Nei casi di alimentazione vegana o vegetariana è possibile sfruttare gli alimenti fortificati con vitamina D che spesso si trovano in commercio (cereali per la colazione o bevande vegetali, tuttavia è necessario controllare le etichette per il loro contenuto di zuccheri). In alcuni paesi inoltre il latte vaccino viene fortificato con vitamina D per aumentare l’apporto di questo nutriente in quanto l’esposizione solare non è sufficiente a raggiungere i livelli ottimali di vitamina D (pensiamo infatti a paesi nordici come Norvegia, Finlandia).
Infine, è importante tenere presente che:
- la vitamina D è un nutriente liposolubile, quindi è importante assumerla con i grassi alimentari per favorirne l’assorbimento (si consiglia di utilizzare eventuali integrazioni infatti durante un pasto abbondante e ricco di grassi);
- il contenuto di vitamina D negli alimenti dipende dal contenuto di grassi, dal foraggio con cui gli animali sono stati nutriti e dall’esposizione dell’alimento ai raggi;
- il contenuto di vitamina D è solitamente più elevato negli animali selvatici, piuttosto che in quelli d’allevamento (scegliere infatti pesce di qualità è fondamentale anche per questi motivi);
- l’infiammazione in generale può contribuire a limitare l’assorbimento di alcuni nutrienti a livello intestinale tra cui anche la vitamina D. Migliorare il proprio livello di infiammazione e comprendere come farlo, attraverso l’esecuzione di un test PerMè, ci permette di definire il livello infiammatorio e come modularlo per migliorare l’assorbimento anche della vitamina D.
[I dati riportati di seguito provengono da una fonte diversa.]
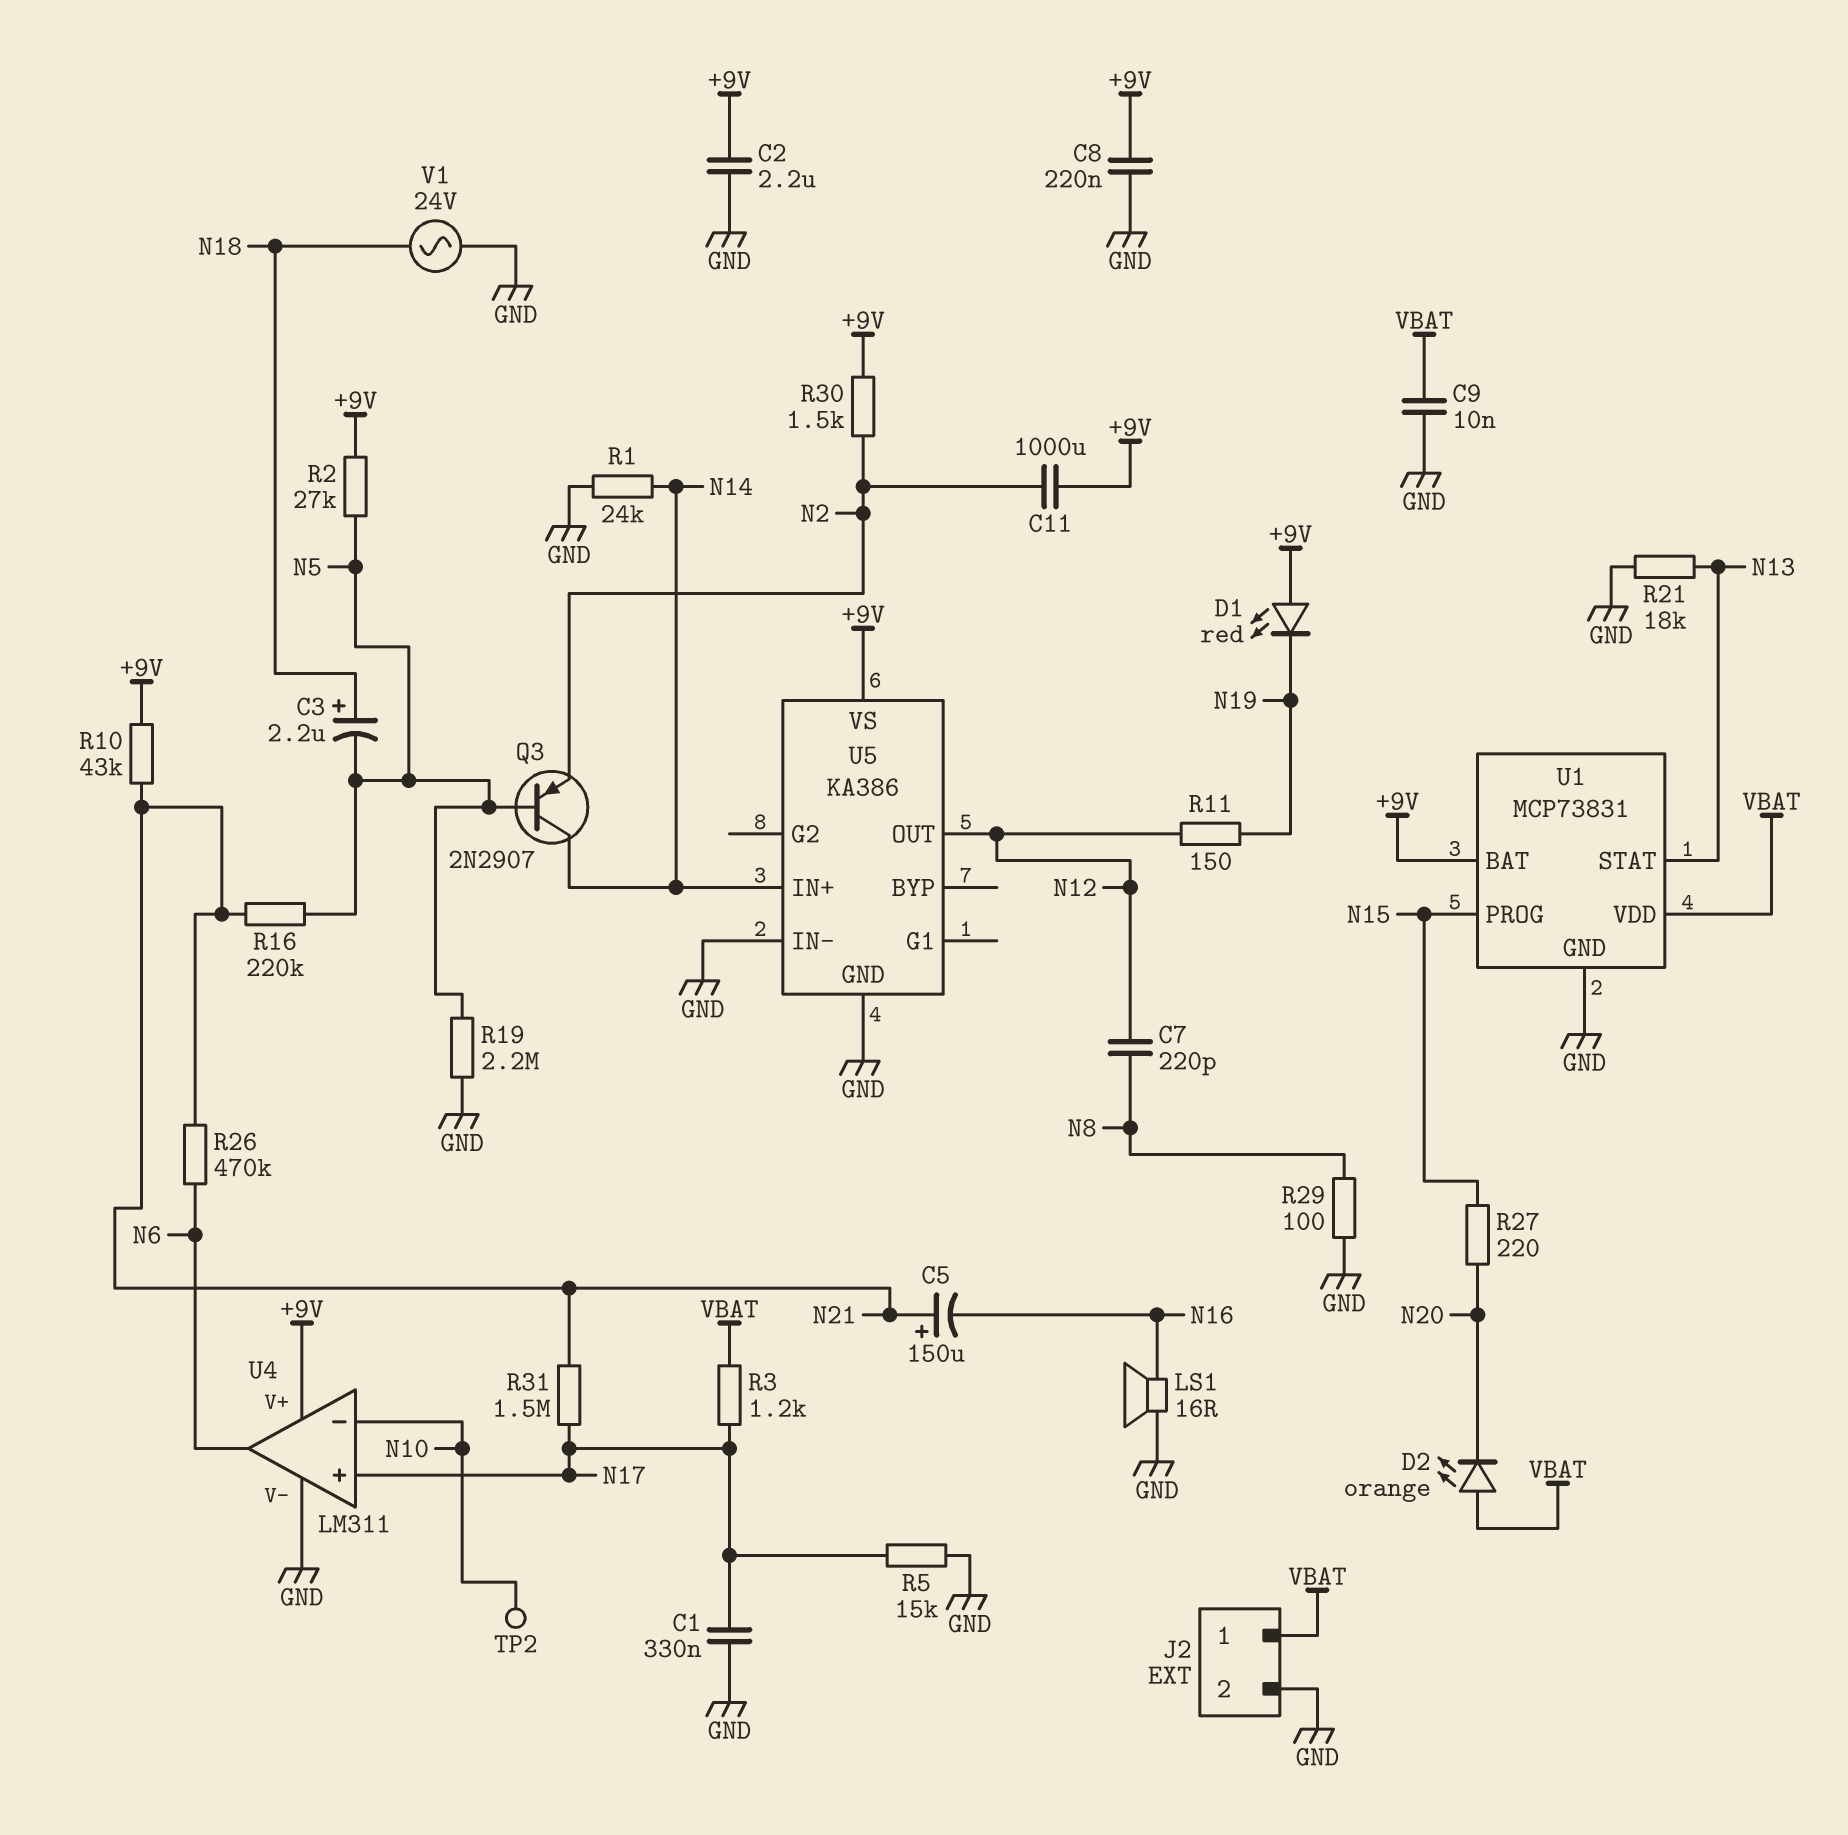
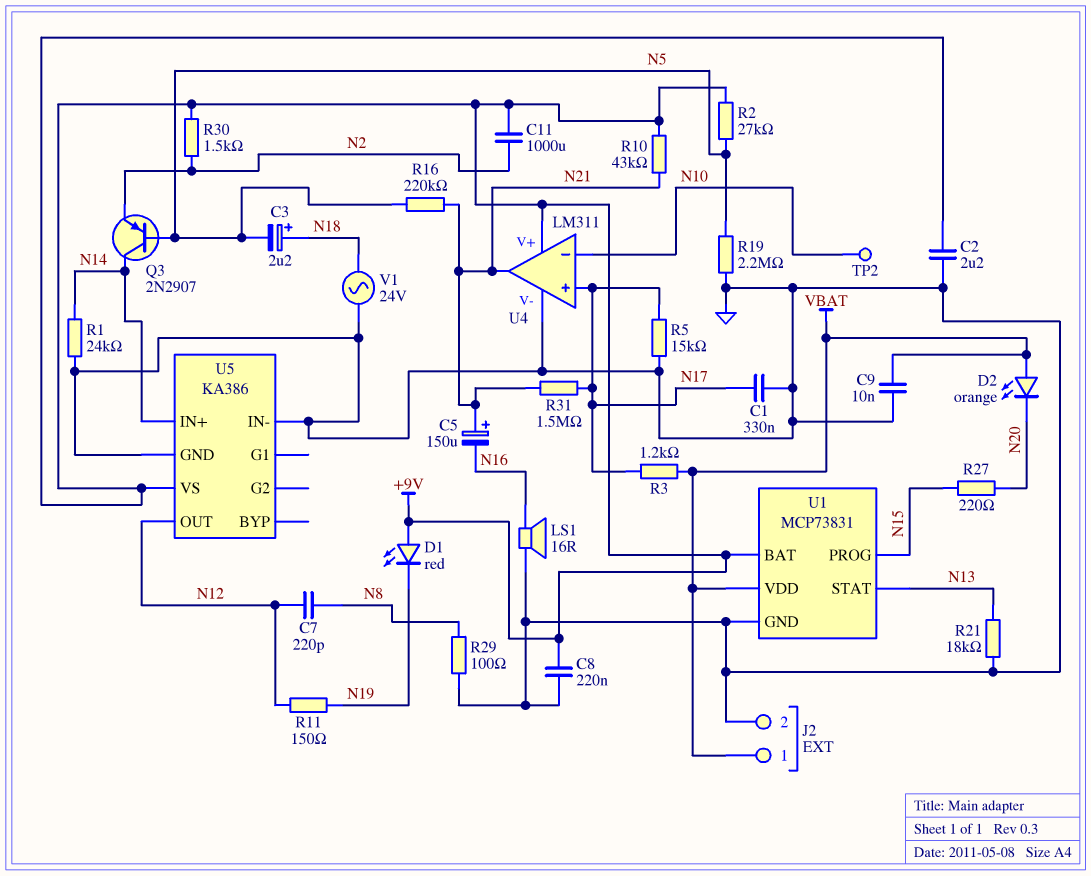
R26: 470k (N6, N21) -> none
U4 pin out: N6 -> N21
Concludendo, l’esposizione solare è una delle principali fonti di vitamina D, ma l’alimentazione può contribuire significativamente all’apporto giornaliero.
Laddove le quote di vitamina D non risultino sufficienti, sarà necessario integrare correttamente con formulazioni specifiche. In questi casi è necessario affidarsi al medico per definire le integrazioni corrette e colmare l’eventuale carenza.